1. They really shouldn't be saying that in a teaching book, as it's false. Sealed systems should not leak. You might get a bit of loss from expansion/contraction of schrader valves, you will get loss from hoses during service if low loss fittings aren't being used. The 1oz over 10yrs if it's not being serviced is pretty accurate, but if you're losing a pound or more on a consistent basis, you have an actual issue somewhere.

  2. Get some coil cleaner, clean both your indoor coil unit and you condenser unit. you can buy the coil cleaner at lowes. They have an alkaline solution and detergent, I prefer the detergent.

  3. AC will lower temperature by about 20 degrees. An old AC will not be as efficient— but this is a question of cost not temperature. I had very good luck using a spray in foam insulation. Not cheap but it lowered the temperature in the attic by a large amount. Not compatible with the attic fan so had to plug that and disconnect.

  4. I mean it highly depends on your house, but for reference I have a 1940's pier and beam house with a fairly new properly sized ac. Insulation in attic is r30, and have a radiant barrier on the south and south east facing roof sides. I still would say the acl would run constant all day long if I tried to keep it at anything less than 74 degrees when its the hottest out. It'll jog down when night time comes, but it'll also last longer if I make it extra cold at night to help "coast" the ac the following afternoon.

  5. Maybe your AC is too small for your house or isn't cooling enough. I would get a laser temperature gun and check the temps coming out of your vents and your intake and see the difference. It should be around 20 degrees.

  6. I think everyone that can install one of them should have at least one standing by (or even sitting in the garage) for when things go south. A 12000btu one can be plugged into a 120 outlet, shoved in a window in a moment’s notice and keep a fairly large area cool or at least tolerable if your central AC goes out. They will also give you sometime to work out what you need to do without melting in your home. They can also be used with an appropriately sized generator incase a hurricane comes through and knocks your electricity out. If you’re not using it, just keep it boxed up in the garage till its needed. Or just use it to take some of the load off the central AC. Downside is they ain’t all that pretty.

  7. Radiant barrier is always good if your roof gets a lot of sun. Get your AC checked out, get a bid for a newer system, it might be undersized or ducts might be leaking. Do you have to do blown in insulation? I actually prefer the batting. Oh and you need ridge vents and soffit vents to let the heat out of your attic. You don't want to seal off your attic, you want the heat to be able to escape naturally.

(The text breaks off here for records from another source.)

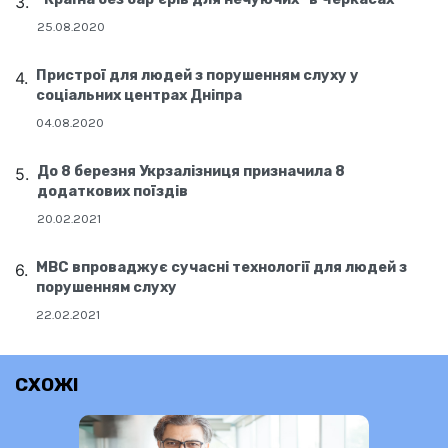
25.08.2020
Пристрої для людей з порушенням слуху у
соціальних центрах Дніпра
04.08.2020
До 8 березня Укрзалізниця призначила 8
додаткових поїздів
20.02.2021
МВС впроваджує сучасні технології для людей з
порушенням слуху
22.02.2021
СХОЖІ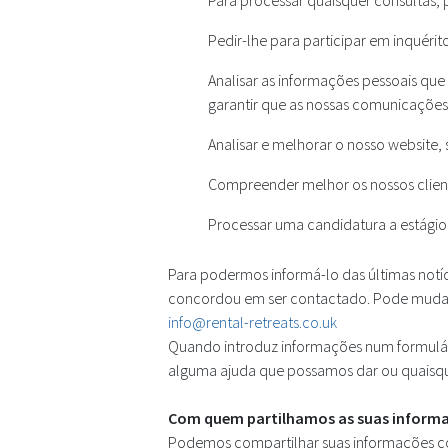
Para processar quaisquer consultas, 
Pedir-lhe para participar em inquérit
Analisar as informações pessoais qu
garantir que as nossas comunicações
Analisar e melhorar o nosso website,
Compreender melhor os nossos client
Processar uma candidatura a estági
Para podermos informá-lo das últimas notíc
concordou em ser contactado. Pode muda
info@rental-retreats.co.uk
Quando introduz informações num formulári
alguma ajuda que possamos dar ou quaisq
Com quem partilhamos as suas inform
Podemos compartilhar suas informações com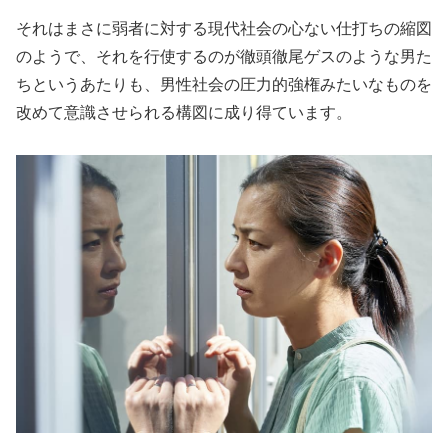
それはまさに弱者に対する現代社会の心ない仕打ちの縮図
のようで、それを行使するのが徹頭徹尾ゲスのような男た
ちというあたりも、男性社会の圧力的強権みたいなものを
改めて意識させられる構図に成り得ています。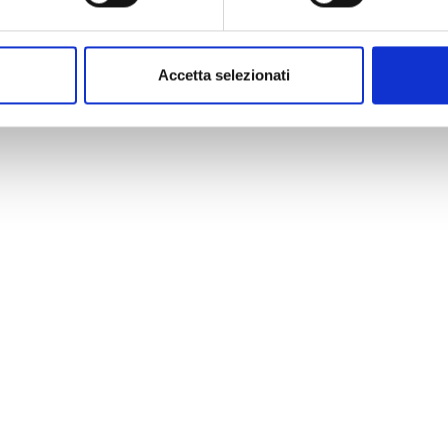
Accetta selezionati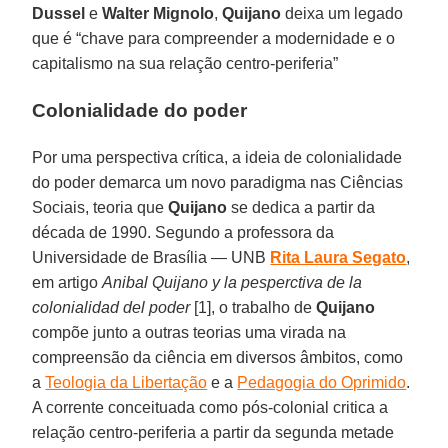
Dussel
e
Walter Mignolo
,
Quijano
deixa um legado
que é “chave para compreender a modernidade e o
capitalismo na sua relação centro-periferia”
Colonialidade do poder
Por uma perspectiva crítica, a ideia de colonialidade
do poder demarca um novo paradigma nas Ciências
Sociais, teoria que
Quijano
se dedica a partir da
década de 1990. Segundo a professora da
Universidade de Brasília — UNB
Rita Laura Segato
,
em artigo
Anibal Quijano y la pesperctiva de la
colonialidad del poder
[1], o trabalho de
Quijano
compõe junto a outras teorias uma virada na
compreensão da ciência em diversos âmbitos, como
a
Teologia da Libertação
e a
Pedagogia do Oprimido
.
A corrente conceituada como pós-colonial critica a
relação centro-periferia a partir da segunda metade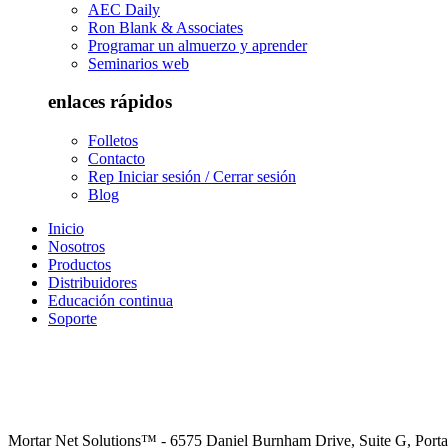
AEC Daily
Ron Blank & Associates
Programar un almuerzo y aprender
Seminarios web
enlaces rápidos
Folletos
Contacto
Rep Iniciar sesión / Cerrar sesión
Blog
Inicio
Nosotros
Productos
Distribuidores
Educación continua
Soporte
Mortar Net Solutions™ - 6575 Daniel Burnham Drive, Suite G, Port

  8. I have an old house with no insulation and single pain windows. Even with an oversized central AC unit the hottest days are a challenge. I bought a portable AC unit that I sleep in front of. That definitely makes a difference. I also have an energy plan where I don't pay for electricity usage at night.

  9. Replace the windows which costs a lot but worth it. Or get a window AC to help lower the load. Also during the day raise it up to like 78 degrees and chill it down at night.

  10. Need more info about the house. Foundation type slab pier and beam. Age of the home. Window type? For example, I Had a 1978 house a few years ago. I removed some of the drywall and the insulation was all crumpled in the bottom. The windows were single pane. Replaced the windows with a new double pane made a huge difference. It was like 3k for that but 2 of the windows were 1200 each because they were arched windows.

  11. Before we moved to our current house, we lived in a two-story 2100 sq ft 4/2 in SW Houston, built in 1965.

  12. I live in an old house in Timbergrove. We installed a 2 stage 3 ton ac unit (2000 sqft house), a variable speed furnace, and blew in cellulose insulation in the attic. This cut our monthly energy usage by more than 50%.

  13. In my opinion, unless you have some super huge suburban mcmansion, you should invest in switching to mini-split HVACs. 600-1000 per unit. You likely need a small 1-ton per bedroom and maybe a larger one for the living/kitchen. Total cost is just a few thousand. Installation is child's play compared to traditional central ACs. SEER ratings are insane at 16-20+. You can heat/cool just the rooms you are in, instead of the whole house all of the time.

  14. One thing our AC guy recommended was turning your ceiling vents towards the window(s) in each room. Many of us weren’t and after that change, we’ve noticed a big improvement.

  15. Get a home energy audit done. They are usually free from your energy supplier and they can inform you of various rebates, discounts, or refunds available for upgrades.